Another significant target demographic for outbound tour agencies were honeymooners.
Before overseas travel for sightseeing was available to ordinary citizens, popular honeymoon destinations were Jeju Island and Gyeongju in North Gyeongsang Province.
There were even special train tour packages, such as the “honeymoon train” operated by the Korean National Railroad for newlywed couples who went on a honeymoon to these locations. On the train, honeymooners ate lunch together and socialized with each other through ice-breaker games led by a recreation instructor.
After the liberalization of overseas travel, Gimpo International Airport was crowded with newlyweds opting for exotic honeymoon locations, especially during the peak wedding season, which is between May to October.
“Friends of the groom used to gather at the airport and toss him in the air to celebrate his marriage. Popular honeymoon locations at that time were Guam, Saipan and Hawaii,” recalled a 58-year-old man living in Seoul who went to the Indonesian hot spot of Bali for his honeymoon in 1996.
Exposure to foreign cultures through overseas travel broadened people’s view of other countries as well as their own, said Oh, the Chung-Ang University professor.
When Oh went off on his very first backpacking trip to Beijing in January 1997 with a friend, he was impressed by locals who were more friendly to foreigners than he thought.
“There was one time we failed to buy train tickets from Beijing to Qingdao, as the ticket office was closed. One military officer who was passing by told us about its operating hours in English. Later, one Chinese college student who was also fluent in English helped us with the ticket purchase as we struggled to communicate with staff at the ticket counter,” Oh said.

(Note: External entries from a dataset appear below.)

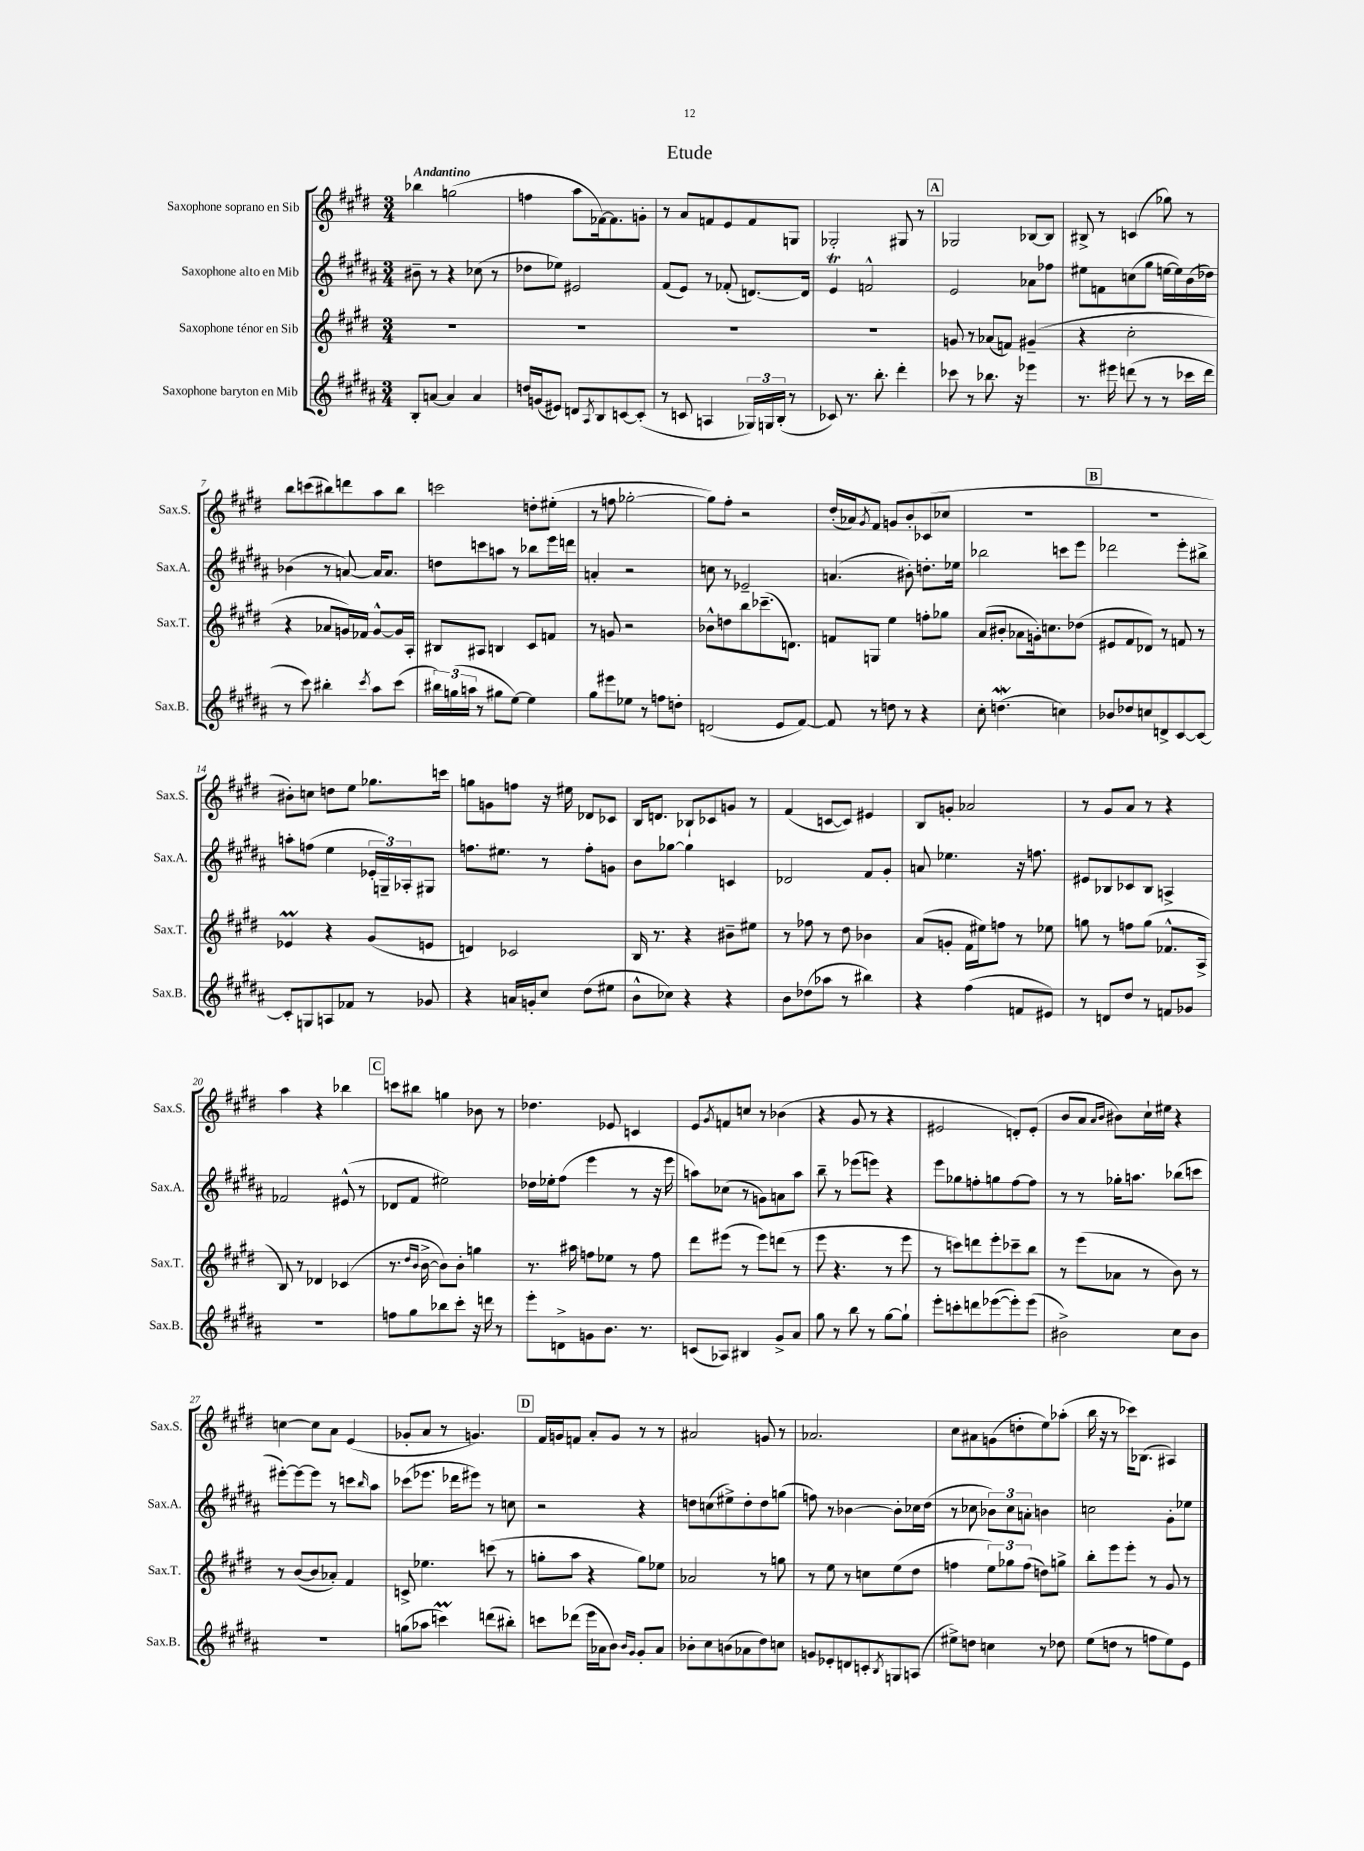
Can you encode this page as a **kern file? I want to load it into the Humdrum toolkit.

**kern	**kern	**kern	**kern
*part4	*part3	*part2	*part1
*staff4	*staff3	*staff2	*staff1
*I"Saxophone baryton en Mib	*I"Saxophone ténor en Sib	*I"Saxophone alto en Mib	*I"Saxophone soprano en Sib
*I'Sax.B.	*I'Sax.T.	*I'Sax.A.	*I'Sax.S.
*clefG2	*clefG2	*clefG2	*clefG2
*k[f#c#g#d#a#]	*k[f#c#g#d#]	*k[f#c#g#d#a#]	*k[f#c#g#d#]
*M3/4	*M3/4	*M3/4	*M3/4
=1	=1	=1	=1
!	!	!	!LO:TX:a:B:t=Andantino
8B'/L	2.r	8b#X~\	4bb-X\
[8an/J	.	8r	.
4a/]	.	4r	(2ggn\
4a/	.	(8cc-X\	.
.	.	8r	.
=2	=2	=2	=2
16ddn/LL	2.r	8dd-X\L	4ffn\
(16gn/J	.	.	.
8e#X/J)	.	8ee-X\J)	.
8dn/L	.	2e#X/	8aa\L
8qA#/	.	.	.
8B/	.	.	[16f-X\k)
.	.	.	8.f-\]
[8cn/	.	.	.
(8c'/J]	.	.	8gn'\J
=3	=3	=3	=3
8r	2.r	(8f#/L	8r
8cn/	.	8e/J)	8a/L
4An/	.	8r	8fn/
.	.	(8f-X'/	8e/
24G-X/LL)	.	[8.dn/L)	8f/
24Gn/	.	.	.
(24B'/JJ	.	.	.
8r	.	.	8Gn/J
.	.	16d/Jk]	.
=4	=4	=4	=4
8c-X/)	2.r	4eT/	2G-X'/
8.r	.	.	.
.	.	2fn^^/	.
8.bb'\	.	.	.
4ddd#'\	.	.	8G#X/
.	.	.	8r
!!LO:REH:place=s1:t=A
=5	=5	=5	=5
8ccc-X\	8gn/	2e/	2G-X/
8r	8r	.	.
8.bb-X\	(8a-X/L	.	.
.	8fn/J)	.	.
16r	.	.	.
4eee-X\	(4g#X~/	8a-X\L	[8B-X/L
.	.	8ff-X\J	8B-/J]
=6	=6	=6	=6
8.r	4r	8ee#X\L	8B#X^/
.	.	8fn\	8r
16eee#X\	.	.	.
(8dddn\	2cc#'\	(8ccn\	(4cn/
8r	.	8gg#\J	.
8r	.	[16een\LL	8gg-X\)
.	.	16ee\])	.
16ccc-X\LL	.	(16b\	8r
16ddd\JJ	.	16dd-X\JJ)	.
!!LO:LB:g=z
=7	=7	=7	=7
8r	4r	(4b-X\	8bb\L
8ccc#\)	.	.	(8cccn\
4bb#X'\	8a-X/L	8r	8bb#X\)
.	16gn/L)	[8an/)	8dddn\
.	16f-X/JJ	.	.
8qccc#/	.	.	.
8aa#\L	[8g^^/L	16a/KL]	8aa\
.	.	8.a/J	.
(8ccc#\J	16g/L]	.	8bb#\J
.	16A'/JJ	.	.
=8	=8	=8	=8
24bb#X\LL)	8B#X/L	8ddn\L	2cccn\
(24ggn\	.	.	.
24aan\JJ	.	.	.
8r	8A#X/J	8cccn\	.
8gg#X\L	4Bn/	8aan\J	.
[8ee\J)	.	8r	.
4ee\]	8c#/L	8bb-X\L	8ddn'\L
.	8fn/J	16eee\L	(8ee#X'\J
.	.	16dddn\JJ	.
=9	=9	=9	=9
8gg#\L	8r	4an'/	8r
8eee#X\	8gn/	.	8ffn\
8ee-X\J	2r	2r	[2gg-X'\
8r	.	.	.
8ffn\L	.	.	.
8ddn'\J	.	.	.
=10	=10	=10	=10
(2dn/	8b-X^^\L	8ccn\	8gg-\L])
.	8ddn\	8r	8ff#'\J
.	8bb\	2e-X~/	2r
.	(8.ccc-X~\	.	.
8e/L	.	.	.
.	8.dn\J)	.	.
[8f#/J)	.	.	.
=11	=11	=11	=11
8f#/]	8fn/L	(4.an/	(16dd#'/LL
.	.	.	16a-X/J)
.	.	.	8qg#/
8r	8Gn/J	.	8f#/J
8ddn\	4ee\	.	8gn/L
8r	.	8b#X'\)	8b'/
4r	8ffn'\L	8.ddn'\L	(8c-X/
.	8gg-X\J	.	8cc-X/J
.	.	16ee-X\Jk	.
=12	=12	=12	=12
8cc#'\	(8a/L	2bb-X\	2.r
(4.ddnw\	8b#X'/J	.	.
.	8a-X\L	.	.
.	16gn'\k)	.	.
.	8.ccn\	.	.
4ccn\)	.	8cccn\L	.
.	(8dd-X\J	8eee\J	.
!!LO:REH:place=s1:t=B
=13	=13	=13	=13
8b-X/L	8e#X/L	2ddd-X\	2.r
8dd-X/	8f#/	.	.
8ccn/	8d-X/J)	.	.
8dn^/	8r	.	.
[8c#/	8fn/	8eee'\L	.
8c#/J_	8r	8bb#X^\J	.
!!LO:LB:g=z
=14	=14	=14	=14
8c#'/L]	4e-XM/	8aan'\L	8b#X'\L)
8Gn/	.	(8ffn\J	8ccn\J
8An/	4r	4ee\	8ddn\L
8f-X/J	.	.	8ee\J
8r	(8g#/L	24e-X'/LL	8.gg-X\L
.	.	24Gn~/)	.
.	.	24A-X'/J	.
8g-X/	8en/J	8G#X/J	.
.	.	.	16cccn\Jk
=15	=15	=15	=15
4r	4dn/)	8.ffn\L	8ggn\L
.	.	.	8gn\
.	.	8.ee#X\J	.
16an/LL	2c-X/	.	8ffn\J
16gn'/J	.	.	.
8cc#/J	.	8r	16r
.	.	.	16ee#X\
(8dd#\L	.	8ff'\L	8d-X/L
8ee#X\J	.	8gn\J	8c-X/J
=16	=16	=16	=16
8b^^\L	16B/	8b\L	16B/KL
.	8.r	.	8.dn/J
8cc-X\J)	.	[8gg-X\J	.
4r	4r	4gg-\]	8B-X`/L
.	.	.	8c-X/
4r	8b#X~\L	4cn/	8gn/J
.	8ee#X\J	.	8r
=17	=17	=17	=17
8b\L	8r	2d-X/	(4f#/
(8dd-X\	8ff-X\	.	.
8aa-X\J	8r	.	[8cn/L
8r	8dd#\	.	8c/J])
4bb#X\)	4b-X\	8f#/L	4e#X/
.	.	8g#'/J	.
=18	=18	=18	=18
4r	(8a/L	8an/	8B/L
.	8gn'/J	4.ee-X\	8gn'/J
(4ff#\	16f#\LL	.	2a-X/
.	16ee#X\J)	.	.
.	8ffn\J	.	.
8fn/L	8r	16r	.
.	.	8.ffn\	.
8e#X/J)	8ee-X\	.	.
=19	=19	=19	=19
8r	8ggn\	8e#X/L	8r
8dn/L	8r	8B-X/	8g#/L
8dd#/J	8ffn\L	8c-X/	8a/J
8r	(8gg\J	8B-/J	8r
8fn/L	8.f-X^^/L	4An^/	4r
8g-X/J	.	.	.
.	16A^/Jk	.	.
!!LO:LB:g=z
=20	=20	=20	=20
2.r	8B/)	2f-X/	4aa\
.	8r	.	.
.	4d-X/	.	4r
.	(4c-X/	(8e#X^^/	4bb-X\
.	.	8r	.
!!LO:REH:place=s1:t=C
=21	=21	=21	=21
8ffn\L	8.r	8d-X/L	8cccn\L
8gg#\	.	8f#/J	8bb#X\J
.	16qqdd#/LL	.	.
.	16qqb/JJ	.	.
.	[16b^\	.	.
8bb-X\	8b\L])	2ee#X\)	4ggn\
8ccc#'\J	8b'\J	.	.
16r	4ggn\	.	8b-X\
16dddn\	.	.	.
8r	.	.	8r
=22	=22	=22	=22
8eee'\L	8.r	16dd-X\LL	4.dd-X\
.	.	16ee-X'\J	.
8dn^\	.	(8ff#\J	.
.	16aa#X\	.	.
8gn\	8ffn\L	4eee\	.
8.b\J	8ee-X\J	.	8e-X/
.	8r	8r	4cn/
8.r	.	.	.
.	8ff\	16r	.
.	.	16eee\	.
=23	=23	=23	=23
(8cn/L	8ddd#\L	8aan\L)	8e/L
.	.	.	8qg#/
8A-X/J)	(8eee#X\J	(8cc-X\J	8fn/
4B#X/	8r	8r	8ccn/J
.	8eee#\L)	8gn\L)	8r
8g#^/L	(8dddn\J	8an\	(4b-X\
8a#/J	8r	8aa\J	.
=24	=24	=24	=24
8gg#\	8eee\	8bb~\	4r
8r	4.r	8r	.
8bb\	.	(8eee-X\L	8g#/
8r	.	8eeen\J)	8r
[8gg#\L	8r	4r	4r
8gg#`\J]	8eee\	.	.
=25	=25	=25	=25
8eee'\L	8r	8eee\L	2e#X/
8cccn'\	8cccn\L)	8gg-X\	.
8dddn\	8dddn\	8ffn'\	.
([8eee-X\	8eee'\	8ggn\	.
8eee-'\])	8ccc-X~\	[8ff\	8dn'/L)
(8eee-\J	8bb\J	8ff\J]	(8e#'/J
=26	=26	=26	=26
2b#X^\)	8r	8r	8b/L
.	(8eee\L	8r	8a/J
.	.	.	16qqa/LL
.	.	.	16qqb/JJ
.	8a-X\J	16gg-X'\KL	8b#X\L)
.	.	8.aan\J	.
.	8r	.	16cc#`\L
.	.	.	16ee#X\JJ
8cc#\L	8b\)	(8bb-X\L	4r
8b#\J	8r	8cccn\J	.
!!LO:LB:g=z
=27	=27	=27	=27
2.r	8r	[8eee#X'\L)	[4ccn\
.	([8b/L	8eee#\_	.
.	8b/]	8eee#\J]	8cc\L]
.	8a-X'/J)	8r	8a\J
.	4f#/	8cccn\L	(4e/
.	.	16qqbb/	.
.	.	8aa#\J	.
=28	=28	=28	=28
(8ggn\L	8cn^/	(8ccc-X\L	8g-X'/L
8aa-X\J	4.ee-X\	8.eee-X\J	8a/J
4cccnM\)	.	.	8r
.	.	16ddd-X\KL	.
.	.	8eee#X\J)	4.gn/)
(8dddn\L	(8cccn\	8r	.
8bb#X'\J)	8r	8ccn\	.
!!LO:REH:place=s1:t=D
=29	=29	=29	=29
8cccn\L	8ggn'\L	2r	16f#/LL
.	.	.	16gn/J
(8ddd-X\J	8aa\J	.	8fn/J
16eee\LL	4r	.	8a'/L
16a-X\J	.	.	.
8b\J)	.	.	8g/J
16qqb/LL	.	.	.
16qqg#/JJ	.	.	.
8g#'/L	8gg\L)	4r	8r
8a-/J	8ee-X\J	.	8r
=30	=30	=30	=30
8b-X'\L	2a-X/	8ddn\L	2a#X/
8cc#\	.	(8ccn\	.
(8bn\	.	8ee#X^\)	.
8a-X\	.	8dd'\	.
8dd#\)	8r	8dd\	8gn/
8ccn\J	8ggn\	(8ggn\J	8r
=31	=31	=31	=31
8gn/L	8r	8ffn\)	2.a-X/
8e-X'/	8ee\	8r	.
8dn/	8r	[4b-X\	.
8cn'/	8ccn\L	.	.
8qB/	.	.	.
8Gn/	(8ee\	8b-'\L]	.
(8An/J	8dd#\J	16cc-X\L	.
.	.	(16dd#\JJ	.
=32	=32	=32	=32
8ee#X^\L)	4ffn\	8r	8cc#\L
8ddn\J	.	8cc-X\	8a#X\
4ccn\	12ee\L)	12b-X\L)	(8gn\
.	12gg-X\	12cc-\	.
.	.	.	8ddn'\
.	(12ff\J	12an'\J	.
8r	8ddn\L)	4bn\	8ee\)
8dd-X\	8ggn^\J	.	(8aa-X'\J
=33	=33	=33	=33
(8ee\L	8bb'\L	2ccn\	16bb\
.	.	.	16r
8ddn\J	8eee\	.	8r
8r	8eee'\J	.	16ccc-X\KL)
.	.	.	(8.B-X\J
8ffn\L	8r	.	.
8ee\)	8g#/	8g#'\L	4A#X/)
8e\J	8r	8ee-X\J	.
==	==	==	==
*-	*-	*-	*-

The professor noted that making contact with foreign cultures and people from different ethnic backgrounds helped ease “ethnocentric” sentiment which was then rampant among many Koreans, largely due to the previous travel restrictions.
“During my visit to Kyoto in 2001, I came to rethink how the Korean government managed and preserved the nation’s cultural assets because Japanese system and rules regarding the management of national heritage were highly advanced.
“Koreans who were continually exposed to ideas of nationalism and patriotism at schools started to develop a balanced view of their native country and the world and the idea of globalization gained more support from the public.”
The continued influx of foreign culture was another major change brought by increasing contact with the outside world, he added.
“Travel experiences led more Koreans to embrace the lifestyles of foreign cultures, diversifying people’s consumption trends or eating habits.”
Cultural exchanges at the ground level have paved the way for Korea to embrace model examples from other countries, like European schools’ educational curriculum focused on student interaction.